Das Gutachten soll neben dem Zeitraum von 1945 bis 2010 auch die Jahre bis 2019 einschließen. Wie der Münchner Generalvikar Christoph Klingan ankündigte, gehe es vor allem darum, mittels Akten aufzuzeigen, „dass eventuell Versäumnisse von einzelnen Verantwortlichen auf der Hand liegen“. Das könnte alle Verantwortungsträger in diesem Zeitraum treffen –„ohne Unterschied“.
Hintergrund für Keupps Äußerungen ist ein Bericht der „Süddeutschen Zeitung“, in dem der 2018 gestorbene Münchner Weihbischof Engelbert Siebler beschuldigt wird, Schüler des Internats St. Michael in Traunstein misshandelt zu haben (wir berichteten). Ein Ex-Schüler werfe ihm auch sexuellen Missbrauch vor. Siebler war von 1976 bis 1985 Direktor des Studienseminars. In dieser Zeit sollen die Taten geschehen sein.

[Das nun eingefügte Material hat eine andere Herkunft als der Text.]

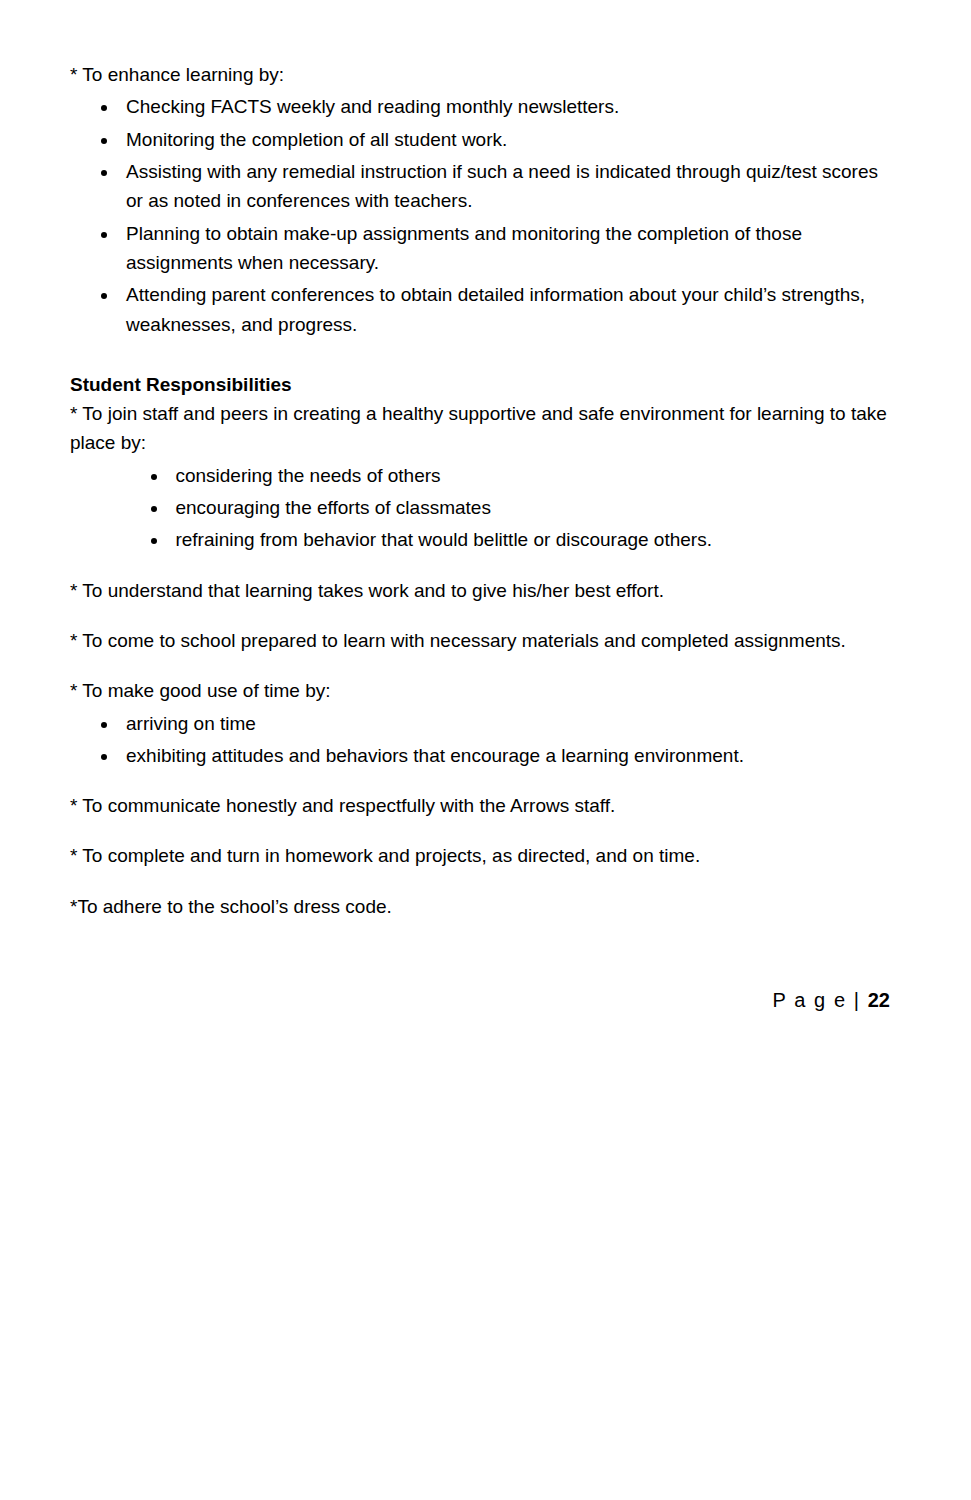* To enhance learning by:
Checking FACTS weekly and reading monthly newsletters.
Monitoring the completion of all student work.
Assisting with any remedial instruction if such a need is indicated through quiz/test scores or as noted in conferences with teachers.
Planning to obtain make-up assignments and monitoring the completion of those assignments when necessary.
Attending parent conferences to obtain detailed information about your child’s strengths, weaknesses, and progress.
Student Responsibilities
* To join staff and peers in creating a healthy supportive and safe environment for learning to take place by:
considering the needs of others
encouraging the efforts of classmates
refraining from behavior that would belittle or discourage others.
* To understand that learning takes work and to give his/her best effort.
* To come to school prepared to learn with necessary materials and completed assignments.
* To make good use of time by:
arriving on time
exhibiting attitudes and behaviors that encourage a learning environment.
* To communicate honestly and respectfully with the Arrows staff.
* To complete and turn in homework and projects, as directed, and on time.
*To adhere to the school’s dress code.
P a g e | 22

Das erzbischöfliche Ordinariat in München hatte dazu erklärt, dass der Ex-Schüler sich 2016 beim Missbrauchsbeauftragten der Erzdiözese gemeldet habe. Er habe damals von Misshandlungen berichtet, nicht von Missbrauch. Auch habe er schließlich den Kontakt mit dem Erzbistum abgebrochen und sich jede weitere Kontaktaufnahme verbeten. Wegen Ungereimtheiten bei den Vorwürfen war der Weihbischof mit den Anschuldigungen nicht konfrontiert worden.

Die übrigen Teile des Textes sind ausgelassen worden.